**PROVIDED RECORDS:**
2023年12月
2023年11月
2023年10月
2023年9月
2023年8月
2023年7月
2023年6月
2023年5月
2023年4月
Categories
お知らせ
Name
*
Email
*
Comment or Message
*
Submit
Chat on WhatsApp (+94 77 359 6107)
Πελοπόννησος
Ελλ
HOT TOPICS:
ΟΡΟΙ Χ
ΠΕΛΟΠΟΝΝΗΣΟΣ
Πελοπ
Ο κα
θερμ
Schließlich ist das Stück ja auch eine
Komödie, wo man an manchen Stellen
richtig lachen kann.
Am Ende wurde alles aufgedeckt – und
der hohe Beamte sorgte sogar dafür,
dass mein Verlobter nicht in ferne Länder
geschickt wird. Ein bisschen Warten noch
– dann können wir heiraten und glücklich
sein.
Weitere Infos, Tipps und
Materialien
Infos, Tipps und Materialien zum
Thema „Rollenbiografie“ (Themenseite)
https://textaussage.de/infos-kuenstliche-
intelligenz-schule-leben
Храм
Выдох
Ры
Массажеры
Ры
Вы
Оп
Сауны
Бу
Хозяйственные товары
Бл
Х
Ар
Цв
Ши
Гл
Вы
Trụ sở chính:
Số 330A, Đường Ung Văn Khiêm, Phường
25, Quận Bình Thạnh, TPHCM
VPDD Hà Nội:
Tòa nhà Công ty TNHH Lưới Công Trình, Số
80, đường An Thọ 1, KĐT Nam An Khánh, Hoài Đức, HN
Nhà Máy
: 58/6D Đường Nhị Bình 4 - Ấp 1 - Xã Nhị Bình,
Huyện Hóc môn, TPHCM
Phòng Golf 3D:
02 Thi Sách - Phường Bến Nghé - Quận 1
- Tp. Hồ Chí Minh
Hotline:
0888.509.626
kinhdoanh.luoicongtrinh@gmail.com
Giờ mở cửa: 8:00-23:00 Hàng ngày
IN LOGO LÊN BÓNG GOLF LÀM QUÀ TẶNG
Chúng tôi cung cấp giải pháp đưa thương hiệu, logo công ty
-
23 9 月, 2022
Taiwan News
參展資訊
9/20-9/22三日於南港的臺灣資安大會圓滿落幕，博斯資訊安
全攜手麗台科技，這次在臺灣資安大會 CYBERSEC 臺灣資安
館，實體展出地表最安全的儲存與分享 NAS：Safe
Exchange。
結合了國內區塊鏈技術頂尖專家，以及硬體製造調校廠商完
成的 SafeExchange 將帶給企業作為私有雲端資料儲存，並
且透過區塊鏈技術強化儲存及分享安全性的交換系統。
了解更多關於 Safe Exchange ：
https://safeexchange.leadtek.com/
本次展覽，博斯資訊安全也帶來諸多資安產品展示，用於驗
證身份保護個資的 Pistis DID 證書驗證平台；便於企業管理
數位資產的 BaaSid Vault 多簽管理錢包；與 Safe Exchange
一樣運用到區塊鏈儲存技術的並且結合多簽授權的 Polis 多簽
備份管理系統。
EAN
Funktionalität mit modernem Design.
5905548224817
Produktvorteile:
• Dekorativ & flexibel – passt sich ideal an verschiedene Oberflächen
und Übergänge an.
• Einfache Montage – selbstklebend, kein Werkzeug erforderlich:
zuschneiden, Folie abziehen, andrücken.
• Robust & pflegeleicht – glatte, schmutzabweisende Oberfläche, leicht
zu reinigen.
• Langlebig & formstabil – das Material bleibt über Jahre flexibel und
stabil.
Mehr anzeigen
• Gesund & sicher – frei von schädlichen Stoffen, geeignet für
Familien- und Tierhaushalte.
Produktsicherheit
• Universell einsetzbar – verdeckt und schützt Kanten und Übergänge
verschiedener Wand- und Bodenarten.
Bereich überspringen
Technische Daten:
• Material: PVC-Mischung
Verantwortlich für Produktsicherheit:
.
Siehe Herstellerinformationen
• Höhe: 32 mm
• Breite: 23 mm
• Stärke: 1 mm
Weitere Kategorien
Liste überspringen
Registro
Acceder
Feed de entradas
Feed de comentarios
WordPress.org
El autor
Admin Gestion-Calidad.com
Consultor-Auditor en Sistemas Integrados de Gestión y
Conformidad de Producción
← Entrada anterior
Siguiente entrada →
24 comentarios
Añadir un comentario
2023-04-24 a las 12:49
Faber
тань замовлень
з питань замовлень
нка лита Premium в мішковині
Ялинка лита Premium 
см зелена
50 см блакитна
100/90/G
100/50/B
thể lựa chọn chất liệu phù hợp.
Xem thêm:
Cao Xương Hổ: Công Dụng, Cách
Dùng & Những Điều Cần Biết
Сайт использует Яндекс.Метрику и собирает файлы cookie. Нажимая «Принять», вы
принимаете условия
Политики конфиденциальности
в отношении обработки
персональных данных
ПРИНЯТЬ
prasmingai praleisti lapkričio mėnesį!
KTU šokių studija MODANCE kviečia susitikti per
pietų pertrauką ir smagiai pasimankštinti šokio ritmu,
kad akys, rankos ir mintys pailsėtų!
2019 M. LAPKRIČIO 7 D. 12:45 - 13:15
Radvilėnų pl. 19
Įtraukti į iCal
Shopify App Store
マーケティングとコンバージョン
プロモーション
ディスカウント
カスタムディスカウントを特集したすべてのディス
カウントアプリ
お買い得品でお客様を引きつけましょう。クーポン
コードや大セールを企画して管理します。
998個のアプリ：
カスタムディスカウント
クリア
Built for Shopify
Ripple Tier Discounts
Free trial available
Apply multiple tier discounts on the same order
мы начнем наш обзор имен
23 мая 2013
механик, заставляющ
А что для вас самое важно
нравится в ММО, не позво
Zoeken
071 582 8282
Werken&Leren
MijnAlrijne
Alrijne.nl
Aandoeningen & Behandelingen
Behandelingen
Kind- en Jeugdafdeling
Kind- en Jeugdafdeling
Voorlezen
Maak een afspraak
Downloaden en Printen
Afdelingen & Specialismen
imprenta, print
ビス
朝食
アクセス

**WHAT IS EXPECTED:**
Every record above is to be copied out exactly.

**SOLUTION TO THIS TASK:**
2023年12月
2023年11月
2023年10月
2023年9月
2023年8月
2023年7月
2023年6月
2023年5月
2023年4月
Categories
お知らせ
Name
*
Email
*
Comment or Message
*
Submit
Chat on WhatsApp (+94 77 359 6107)
Πελοπόννησος
Ελλ
HOT TOPICS:
ΟΡΟΙ Χ
ΠΕΛΟΠΟΝΝΗΣΟΣ
Πελοπ
Ο κα
θερμ
Schließlich ist das Stück ja auch eine
Komödie, wo man an manchen Stellen
richtig lachen kann.
Am Ende wurde alles aufgedeckt – und
der hohe Beamte sorgte sogar dafür,
dass mein Verlobter nicht in ferne Länder
geschickt wird. Ein bisschen Warten noch
– dann können wir heiraten und glücklich
sein.
Weitere Infos, Tipps und
Materialien
Infos, Tipps und Materialien zum
Thema „Rollenbiografie“ (Themenseite)
https://textaussage.de/infos-kuenstliche-
intelligenz-schule-leben
Храм
Выдох
Ры
Массажеры
Ры
Вы
Оп
Сауны
Бу
Хозяйственные товары
Бл
Х
Ар
Цв
Ши
Гл
Вы
Trụ sở chính:
Số 330A, Đường Ung Văn Khiêm, Phường
25, Quận Bình Thạnh, TPHCM
VPDD Hà Nội:
Tòa nhà Công ty TNHH Lưới Công Trình, Số
80, đường An Thọ 1, KĐT Nam An Khánh, Hoài Đức, HN
Nhà Máy
: 58/6D Đường Nhị Bình 4 - Ấp 1 - Xã Nhị Bình,
Huyện Hóc môn, TPHCM
Phòng Golf 3D:
02 Thi Sách - Phường Bến Nghé - Quận 1
- Tp. Hồ Chí Minh
Hotline:
0888.509.626
kinhdoanh.luoicongtrinh@gmail.com
Giờ mở cửa: 8:00-23:00 Hàng ngày
IN LOGO LÊN BÓNG GOLF LÀM QUÀ TẶNG
Chúng tôi cung cấp giải pháp đưa thương hiệu, logo công ty
-
23 9 月, 2022
Taiwan News
參展資訊
9/20-9/22三日於南港的臺灣資安大會圓滿落幕，博斯資訊安
全攜手麗台科技，這次在臺灣資安大會 CYBERSEC 臺灣資安
館，實體展出地表最安全的儲存與分享 NAS：Safe
Exchange。
結合了國內區塊鏈技術頂尖專家，以及硬體製造調校廠商完
成的 SafeExchange 將帶給企業作為私有雲端資料儲存，並
且透過區塊鏈技術強化儲存及分享安全性的交換系統。
了解更多關於 Safe Exchange ：
https://safeexchange.leadtek.com/
本次展覽，博斯資訊安全也帶來諸多資安產品展示，用於驗
證身份保護個資的 Pistis DID 證書驗證平台；便於企業管理
數位資產的 BaaSid Vault 多簽管理錢包；與 Safe Exchange
一樣運用到區塊鏈儲存技術的並且結合多簽授權的 Polis 多簽
備份管理系統。
EAN
Funktionalität mit modernem Design.
5905548224817
Produktvorteile:
• Dekorativ & flexibel – passt sich ideal an verschiedene Oberflächen
und Übergänge an.
• Einfache Montage – selbstklebend, kein Werkzeug erforderlich:
zuschneiden, Folie abziehen, andrücken.
• Robust & pflegeleicht – glatte, schmutzabweisende Oberfläche, leicht
zu reinigen.
• Langlebig & formstabil – das Material bleibt über Jahre flexibel und
stabil.
Mehr anzeigen
• Gesund & sicher – frei von schädlichen Stoffen, geeignet für
Familien- und Tierhaushalte.
Produktsicherheit
• Universell einsetzbar – verdeckt und schützt Kanten und Übergänge
verschiedener Wand- und Bodenarten.
Bereich überspringen
Technische Daten:
• Material: PVC-Mischung
Verantwortlich für Produktsicherheit:
.
Siehe Herstellerinformationen
• Höhe: 32 mm
• Breite: 23 mm
• Stärke: 1 mm
Weitere Kategorien
Liste überspringen
Registro
Acceder
Feed de entradas
Feed de comentarios
WordPress.org
El autor
Admin Gestion-Calidad.com
Consultor-Auditor en Sistemas Integrados de Gestión y
Conformidad de Producción
← Entrada anterior
Siguiente entrada →
24 comentarios
Añadir un comentario
2023-04-24 a las 12:49
Faber
тань замовлень
з питань замовлень
нка лита Premium в мішковині
Ялинка лита Premium 
см зелена
50 см блакитна
100/90/G
100/50/B
thể lựa chọn chất liệu phù hợp.
Xem thêm:
Cao Xương Hổ: Công Dụng, Cách
Dùng & Những Điều Cần Biết
Сайт использует Яндекс.Метрику и собирает файлы cookie. Нажимая «Принять», вы
принимаете условия
Политики конфиденциальности
в отношении обработки
персональных данных
ПРИНЯТЬ
prasmingai praleisti lapkričio mėnesį!
KTU šokių studija MODANCE kviečia susitikti per
pietų pertrauką ir smagiai pasimankštinti šokio ritmu,
kad akys, rankos ir mintys pailsėtų!
2019 M. LAPKRIČIO 7 D. 12:45 - 13:15
Radvilėnų pl. 19
Įtraukti į iCal
Shopify App Store
マーケティングとコンバージョン
プロモーション
ディスカウント
カスタムディスカウントを特集したすべてのディス
カウントアプリ
お買い得品でお客様を引きつけましょう。クーポン
コードや大セールを企画して管理します。
998個のアプリ：
カスタムディスカウント
クリア
Built for Shopify
Ripple Tier Discounts
Free trial available
Apply multiple tier discounts on the same order
мы начнем наш обзор имен
23 мая 2013
механик, заставляющ
А что для вас самое важно
нравится в ММО, не позво
Zoeken
071 582 8282
Werken&Leren
MijnAlrijne
Alrijne.nl
Aandoeningen & Behandelingen
Behandelingen
Kind- en Jeugdafdeling
Kind- en Jeugdafdeling
Voorlezen
Maak een afspraak
Downloaden en Printen
Afdelingen & Specialismen
imprenta, print
ビス
朝食
アクセス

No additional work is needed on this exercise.